Now we have massive federal intervention in the lives of individuals, rather than the federal government perhaps legislating services to be furnished by individual states, along with the provision of funding. The obvious large programmatic examples are Social Security, Medicare, Medicaid and, at least in the past, ADC.
Why is this? And aren't these programs really radical departures from the limited federal government as much for their direct connection with individuals as their establishment of expectations by individuals of direct benefits from Washington?
Come to think of it, was the federal draft for military service in the 1860s also an instance of improper reach by the federal government through the states?
Whether one agrees with Napolitano, or not, it's refreshing to consider his contention, i.e., that somewhere in the history of the US from its early years to now, qualitatively different powers became part of the federal government.
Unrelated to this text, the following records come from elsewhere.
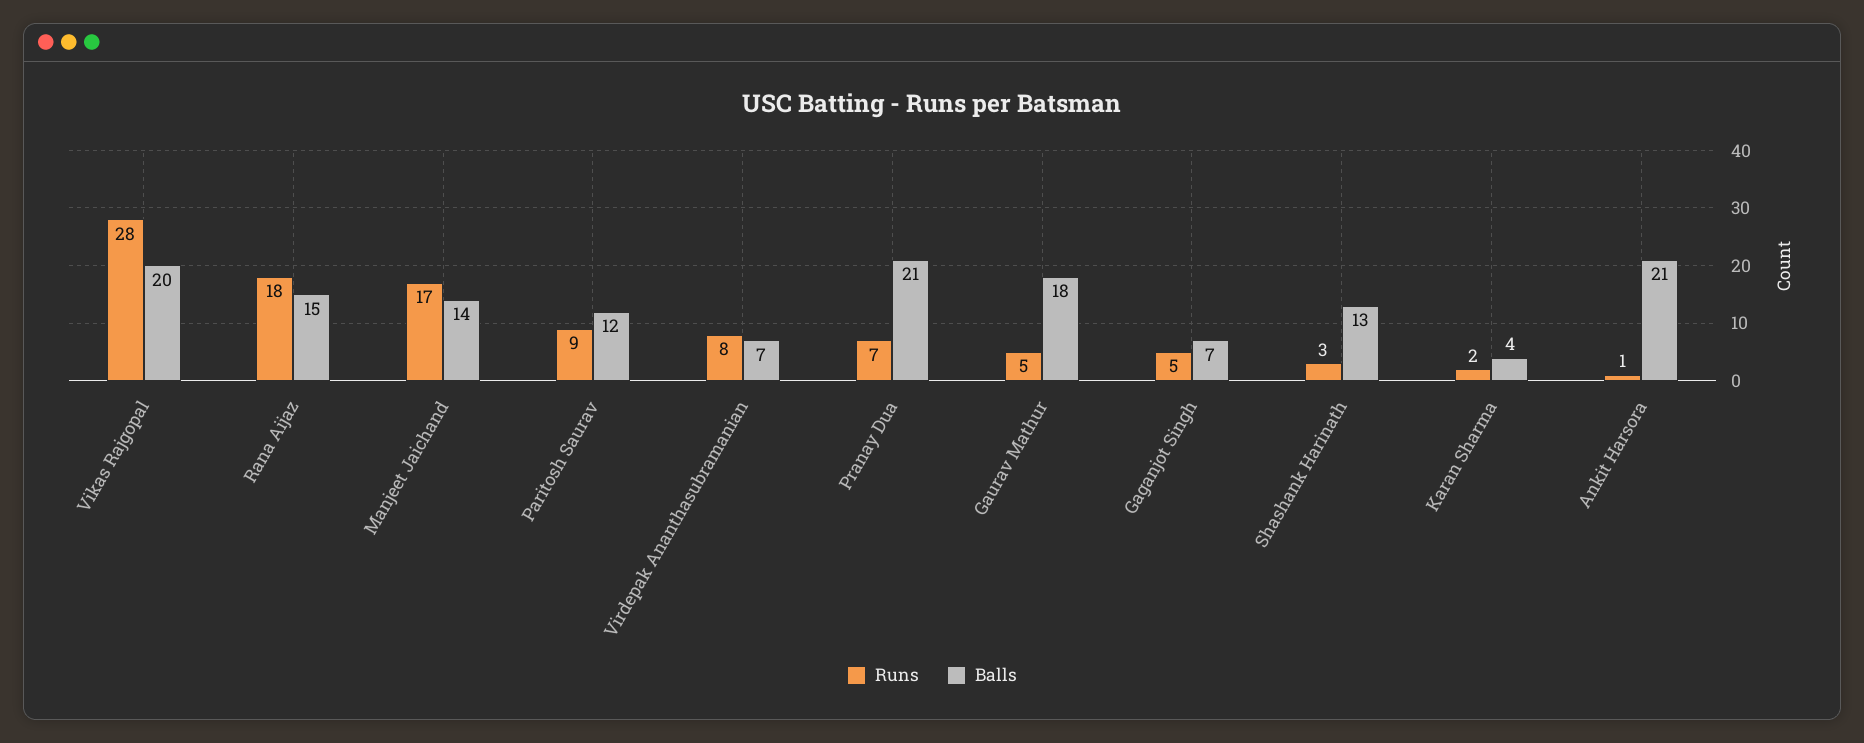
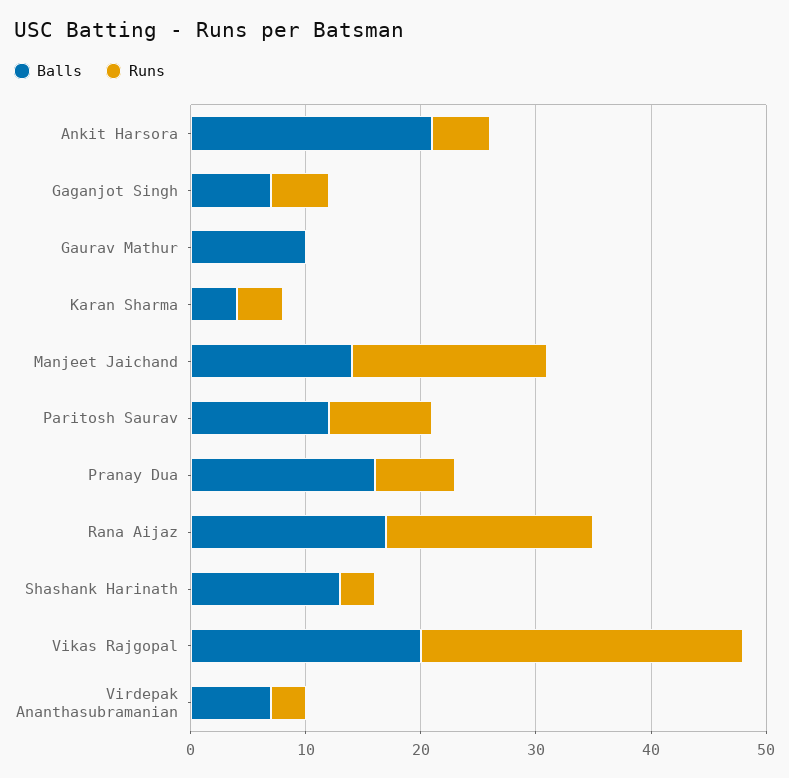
Balls, Rana Aijaz: 15 -> 17
Runs, Virdepak Ananthasubramanian: 8 -> 3
Balls, Pranay Dua: 21 -> 16
Runs, Gaurav Mathur: 5 -> 0
Balls, Gaurav Mathur: 18 -> 10
Runs, Karan Sharma: 2 -> 4
Runs, Ankit Harsora: 1 -> 5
And one of the hallmarks of this qualitative change has been its construction of individual relationships with individuals which, prior to that, gave us a different type of government.
One wonders if so much of the Progressive movement depended upon this individual connection. Without it, the federal government is more sterile, less focused upon legislation that, as Napolitano often notes, is unconstitutional on its face, because it does not apply to all Americans.
It's probably wishful thinking to hope we can ever turn this clock back. But I suspect it would do a great deal to reduce federal power and spending if we could.